• Records for this exercise:
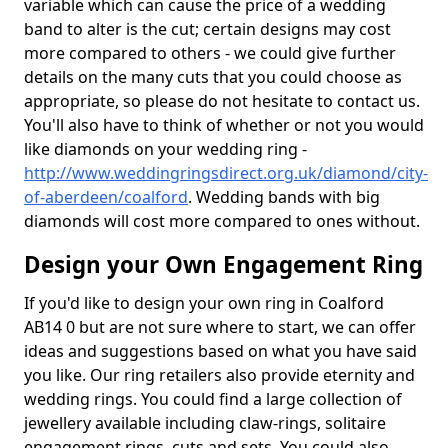
variable which can cause the price of a wedding
band to alter is the cut; certain designs may cost
more compared to others - we could give further
details on the many cuts that you could choose as
appropriate, so please do not hesitate to contact us.
You'll also have to think of whether or not you would
like diamonds on your wedding ring -
http://www.weddingringsdirect.org.uk/diamond/city-
of-aberdeen/coalford
. Wedding bands with big
diamonds will cost more compared to ones without.
Design your Own Engagement Ring
If you'd like to design your own ring in Coalford
AB14 0 but are not sure where to start, we can offer
ideas and suggestions based on what you have said
you like. Our ring retailers also provide eternity and
wedding rings. You could find a large collection of
jewellery available including claw-rings, solitaire
engagement rings, cuts and sets. You could also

• Exercise brief:
Select each line in the records above that contains the word "like", and copy those lines in their original order.

• Result of the exercise:
like diamonds on your wedding ring -
If you'd like to design your own ring in Coalford
you like. Our ring retailers also provide eternity and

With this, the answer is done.